Give the data again in full. Keep every line the same.

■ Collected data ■
= = = = =

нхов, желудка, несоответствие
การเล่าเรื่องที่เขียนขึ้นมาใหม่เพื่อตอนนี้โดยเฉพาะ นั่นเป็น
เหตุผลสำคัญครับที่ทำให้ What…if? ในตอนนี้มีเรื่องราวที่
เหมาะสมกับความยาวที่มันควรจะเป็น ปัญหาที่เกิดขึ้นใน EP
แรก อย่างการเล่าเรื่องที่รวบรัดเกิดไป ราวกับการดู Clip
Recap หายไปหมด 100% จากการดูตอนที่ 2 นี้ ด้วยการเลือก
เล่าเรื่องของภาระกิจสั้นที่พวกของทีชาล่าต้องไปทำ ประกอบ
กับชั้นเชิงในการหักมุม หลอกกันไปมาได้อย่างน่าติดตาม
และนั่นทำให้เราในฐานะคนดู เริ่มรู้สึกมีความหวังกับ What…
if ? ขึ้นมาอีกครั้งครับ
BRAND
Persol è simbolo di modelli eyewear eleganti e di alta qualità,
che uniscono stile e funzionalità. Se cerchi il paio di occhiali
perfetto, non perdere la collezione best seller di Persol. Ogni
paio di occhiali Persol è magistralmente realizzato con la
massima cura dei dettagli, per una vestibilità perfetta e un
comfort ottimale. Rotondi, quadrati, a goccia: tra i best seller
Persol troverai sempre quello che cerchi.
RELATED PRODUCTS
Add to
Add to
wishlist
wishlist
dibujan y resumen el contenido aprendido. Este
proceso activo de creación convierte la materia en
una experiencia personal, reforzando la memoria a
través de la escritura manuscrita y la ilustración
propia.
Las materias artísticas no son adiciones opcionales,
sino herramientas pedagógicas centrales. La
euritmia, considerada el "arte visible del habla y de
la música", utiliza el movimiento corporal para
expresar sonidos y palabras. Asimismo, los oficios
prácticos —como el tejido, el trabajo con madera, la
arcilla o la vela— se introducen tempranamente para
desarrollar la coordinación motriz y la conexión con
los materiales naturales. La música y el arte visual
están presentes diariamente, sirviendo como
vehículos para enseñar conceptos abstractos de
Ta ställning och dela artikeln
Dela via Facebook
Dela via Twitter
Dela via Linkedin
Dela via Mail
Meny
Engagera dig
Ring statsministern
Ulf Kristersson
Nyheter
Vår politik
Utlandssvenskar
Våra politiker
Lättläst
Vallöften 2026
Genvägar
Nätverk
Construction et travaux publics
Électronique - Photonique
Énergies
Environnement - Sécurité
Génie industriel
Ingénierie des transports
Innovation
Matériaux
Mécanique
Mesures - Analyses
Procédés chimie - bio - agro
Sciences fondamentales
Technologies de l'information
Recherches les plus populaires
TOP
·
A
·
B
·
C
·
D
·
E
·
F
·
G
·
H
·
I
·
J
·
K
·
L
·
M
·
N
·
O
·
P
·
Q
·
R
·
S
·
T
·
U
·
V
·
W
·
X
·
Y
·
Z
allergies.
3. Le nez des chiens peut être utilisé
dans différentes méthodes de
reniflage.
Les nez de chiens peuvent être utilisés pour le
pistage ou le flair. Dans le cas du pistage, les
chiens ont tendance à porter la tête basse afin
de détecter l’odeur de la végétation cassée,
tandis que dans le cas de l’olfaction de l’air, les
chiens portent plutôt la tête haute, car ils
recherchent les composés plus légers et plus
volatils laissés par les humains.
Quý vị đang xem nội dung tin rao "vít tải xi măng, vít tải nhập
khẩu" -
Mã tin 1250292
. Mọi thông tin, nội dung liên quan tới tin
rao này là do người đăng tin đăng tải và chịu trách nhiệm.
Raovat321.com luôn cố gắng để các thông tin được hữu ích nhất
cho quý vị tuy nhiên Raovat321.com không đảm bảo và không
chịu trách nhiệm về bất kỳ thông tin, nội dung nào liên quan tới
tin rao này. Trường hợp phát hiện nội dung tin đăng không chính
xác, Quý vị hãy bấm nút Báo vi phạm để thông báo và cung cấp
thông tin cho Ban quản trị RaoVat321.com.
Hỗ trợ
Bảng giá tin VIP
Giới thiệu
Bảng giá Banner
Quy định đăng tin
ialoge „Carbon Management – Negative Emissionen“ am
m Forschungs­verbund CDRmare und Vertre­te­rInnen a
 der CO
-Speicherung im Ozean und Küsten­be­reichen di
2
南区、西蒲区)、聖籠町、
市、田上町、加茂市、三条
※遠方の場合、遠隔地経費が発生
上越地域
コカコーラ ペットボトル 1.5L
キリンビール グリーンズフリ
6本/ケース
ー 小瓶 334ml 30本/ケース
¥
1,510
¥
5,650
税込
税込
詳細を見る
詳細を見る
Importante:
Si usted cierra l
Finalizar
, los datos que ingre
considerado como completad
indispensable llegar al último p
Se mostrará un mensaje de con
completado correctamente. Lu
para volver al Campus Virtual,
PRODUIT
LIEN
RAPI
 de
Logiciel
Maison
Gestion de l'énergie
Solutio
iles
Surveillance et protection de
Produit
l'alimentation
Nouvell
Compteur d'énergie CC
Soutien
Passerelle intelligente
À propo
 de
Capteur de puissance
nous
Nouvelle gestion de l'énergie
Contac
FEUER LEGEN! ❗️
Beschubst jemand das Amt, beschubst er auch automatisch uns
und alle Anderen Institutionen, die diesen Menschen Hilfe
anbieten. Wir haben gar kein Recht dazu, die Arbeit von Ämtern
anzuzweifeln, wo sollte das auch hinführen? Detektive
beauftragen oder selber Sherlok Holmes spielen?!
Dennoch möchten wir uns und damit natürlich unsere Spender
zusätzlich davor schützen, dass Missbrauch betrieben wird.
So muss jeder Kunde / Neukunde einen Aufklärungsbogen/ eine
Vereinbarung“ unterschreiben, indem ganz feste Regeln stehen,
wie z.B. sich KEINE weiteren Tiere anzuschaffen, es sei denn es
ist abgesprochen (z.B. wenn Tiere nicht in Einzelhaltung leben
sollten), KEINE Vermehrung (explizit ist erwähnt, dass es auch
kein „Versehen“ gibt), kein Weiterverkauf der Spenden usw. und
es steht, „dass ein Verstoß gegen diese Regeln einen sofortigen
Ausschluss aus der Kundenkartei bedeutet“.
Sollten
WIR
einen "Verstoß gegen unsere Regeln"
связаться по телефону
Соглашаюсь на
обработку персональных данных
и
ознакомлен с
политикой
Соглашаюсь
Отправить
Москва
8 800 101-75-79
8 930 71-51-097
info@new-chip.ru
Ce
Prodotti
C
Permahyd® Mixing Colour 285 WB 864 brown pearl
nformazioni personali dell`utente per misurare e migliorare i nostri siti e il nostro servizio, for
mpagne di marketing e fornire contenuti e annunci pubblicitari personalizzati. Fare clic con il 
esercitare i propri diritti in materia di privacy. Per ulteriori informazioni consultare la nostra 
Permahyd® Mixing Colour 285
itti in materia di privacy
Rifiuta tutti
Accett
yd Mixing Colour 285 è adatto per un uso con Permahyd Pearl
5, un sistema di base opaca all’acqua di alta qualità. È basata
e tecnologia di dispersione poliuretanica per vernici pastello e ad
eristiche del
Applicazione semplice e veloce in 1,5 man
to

= = = = =

■ ANSWER SPACE ■
нхов, желудка, несоответствие
การเล่าเรื่องที่เขียนขึ้นมาใหม่เพื่อตอนนี้โดยเฉพาะ นั่นเป็น
เหตุผลสำคัญครับที่ทำให้ What…if? ในตอนนี้มีเรื่องราวที่
เหมาะสมกับความยาวที่มันควรจะเป็น ปัญหาที่เกิดขึ้นใน EP
แรก อย่างการเล่าเรื่องที่รวบรัดเกิดไป ราวกับการดู Clip
Recap หายไปหมด 100% จากการดูตอนที่ 2 นี้ ด้วยการเลือก
เล่าเรื่องของภาระกิจสั้นที่พวกของทีชาล่าต้องไปทำ ประกอบ
กับชั้นเชิงในการหักมุม หลอกกันไปมาได้อย่างน่าติดตาม
และนั่นทำให้เราในฐานะคนดู เริ่มรู้สึกมีความหวังกับ What…
if ? ขึ้นมาอีกครั้งครับ
BRAND
Persol è simbolo di modelli eyewear eleganti e di alta qualità,
che uniscono stile e funzionalità. Se cerchi il paio di occhiali
perfetto, non perdere la collezione best seller di Persol. Ogni
paio di occhiali Persol è magistralmente realizzato con la
massima cura dei dettagli, per una vestibilità perfetta e un
comfort ottimale. Rotondi, quadrati, a goccia: tra i best seller
Persol troverai sempre quello che cerchi.
RELATED PRODUCTS
Add to
Add to
wishlist
wishlist
dibujan y resumen el contenido aprendido. Este
proceso activo de creación convierte la materia en
una experiencia personal, reforzando la memoria a
través de la escritura manuscrita y la ilustración
propia.
Las materias artísticas no son adiciones opcionales,
sino herramientas pedagógicas centrales. La
euritmia, considerada el "arte visible del habla y de
la música", utiliza el movimiento corporal para
expresar sonidos y palabras. Asimismo, los oficios
prácticos —como el tejido, el trabajo con madera, la
arcilla o la vela— se introducen tempranamente para
desarrollar la coordinación motriz y la conexión con
los materiales naturales. La música y el arte visual
están presentes diariamente, sirviendo como
vehículos para enseñar conceptos abstractos de
Ta ställning och dela artikeln
Dela via Facebook
Dela via Twitter
Dela via Linkedin
Dela via Mail
Meny
Engagera dig
Ring statsministern
Ulf Kristersson
Nyheter
Vår politik
Utlandssvenskar
Våra politiker
Lättläst
Vallöften 2026
Genvägar
Nätverk
Construction et travaux publics
Électronique - Photonique
Énergies
Environnement - Sécurité
Génie industriel
Ingénierie des transports
Innovation
Matériaux
Mécanique
Mesures - Analyses
Procédés chimie - bio - agro
Sciences fondamentales
Technologies de l'information
Recherches les plus populaires
TOP
·
A
·
B
·
C
·
D
·
E
·
F
·
G
·
H
·
I
·
J
·
K
·
L
·
M
·
N
·
O
·
P
·
Q
·
R
·
S
·
T
·
U
·
V
·
W
·
X
·
Y
·
Z
allergies.
3. Le nez des chiens peut être utilisé
dans différentes méthodes de
reniflage.
Les nez de chiens peuvent être utilisés pour le
pistage ou le flair. Dans le cas du pistage, les
chiens ont tendance à porter la tête basse afin
de détecter l’odeur de la végétation cassée,
tandis que dans le cas de l’olfaction de l’air, les
chiens portent plutôt la tête haute, car ils
recherchent les composés plus légers et plus
volatils laissés par les humains.
Quý vị đang xem nội dung tin rao "vít tải xi măng, vít tải nhập
khẩu" -
Mã tin 1250292
. Mọi thông tin, nội dung liên quan tới tin
rao này là do người đăng tin đăng tải và chịu trách nhiệm.
Raovat321.com luôn cố gắng để các thông tin được hữu ích nhất
cho quý vị tuy nhiên Raovat321.com không đảm bảo và không
chịu trách nhiệm về bất kỳ thông tin, nội dung nào liên quan tới
tin rao này. Trường hợp phát hiện nội dung tin đăng không chính
xác, Quý vị hãy bấm nút Báo vi phạm để thông báo và cung cấp
thông tin cho Ban quản trị RaoVat321.com.
Hỗ trợ
Bảng giá tin VIP
Giới thiệu
Bảng giá Banner
Quy định đăng tin
ialoge „Carbon Management – Negative Emissionen“ am
m Forschungs­verbund CDRmare und Vertre­te­rInnen a
 der CO
-Speicherung im Ozean und Küsten­be­reichen di
2
南区、西蒲区)、聖籠町、
市、田上町、加茂市、三条
※遠方の場合、遠隔地経費が発生
上越地域
コカコーラ ペットボトル 1.5L
キリンビール グリーンズフリ
6本/ケース
ー 小瓶 334ml 30本/ケース
¥
1,510
¥
5,650
税込
税込
詳細を見る
詳細を見る
Importante:
Si usted cierra l
Finalizar
, los datos que ingre
considerado como completad
indispensable llegar al último p
Se mostrará un mensaje de con
completado correctamente. Lu
para volver al Campus Virtual,
PRODUIT
LIEN
RAPI
 de
Logiciel
Maison
Gestion de l'énergie
Solutio
iles
Surveillance et protection de
Produit
l'alimentation
Nouvell
Compteur d'énergie CC
Soutien
Passerelle intelligente
À propo
 de
Capteur de puissance
nous
Nouvelle gestion de l'énergie
Contac
FEUER LEGEN! ❗️
Beschubst jemand das Amt, beschubst er auch automatisch uns
und alle Anderen Institutionen, die diesen Menschen Hilfe
anbieten. Wir haben gar kein Recht dazu, die Arbeit von Ämtern
anzuzweifeln, wo sollte das auch hinführen? Detektive
beauftragen oder selber Sherlok Holmes spielen?!
Dennoch möchten wir uns und damit natürlich unsere Spender
zusätzlich davor schützen, dass Missbrauch betrieben wird.
So muss jeder Kunde / Neukunde einen Aufklärungsbogen/ eine
Vereinbarung“ unterschreiben, indem ganz feste Regeln stehen,
wie z.B. sich KEINE weiteren Tiere anzuschaffen, es sei denn es
ist abgesprochen (z.B. wenn Tiere nicht in Einzelhaltung leben
sollten), KEINE Vermehrung (explizit ist erwähnt, dass es auch
kein „Versehen“ gibt), kein Weiterverkauf der Spenden usw. und
es steht, „dass ein Verstoß gegen diese Regeln einen sofortigen
Ausschluss aus der Kundenkartei bedeutet“.
Sollten
WIR
einen "Verstoß gegen unsere Regeln"
связаться по телефону
Соглашаюсь на
обработку персональных данных
и
ознакомлен с
политикой
Соглашаюсь
Отправить
Москва
8 800 101-75-79
8 930 71-51-097
info@new-chip.ru
Ce
Prodotti
C
Permahyd® Mixing Colour 285 WB 864 brown pearl
nformazioni personali dell`utente per misurare e migliorare i nostri siti e il nostro servizio, for
mpagne di marketing e fornire contenuti e annunci pubblicitari personalizzati. Fare clic con il 
esercitare i propri diritti in materia di privacy. Per ulteriori informazioni consultare la nostra 
Permahyd® Mixing Colour 285
itti in materia di privacy
Rifiuta tutti
Accett
yd Mixing Colour 285 è adatto per un uso con Permahyd Pearl
5, un sistema di base opaca all’acqua di alta qualità. È basata
e tecnologia di dispersione poliuretanica per vernici pastello e ad
eristiche del
Applicazione semplice e veloce in 1,5 man
to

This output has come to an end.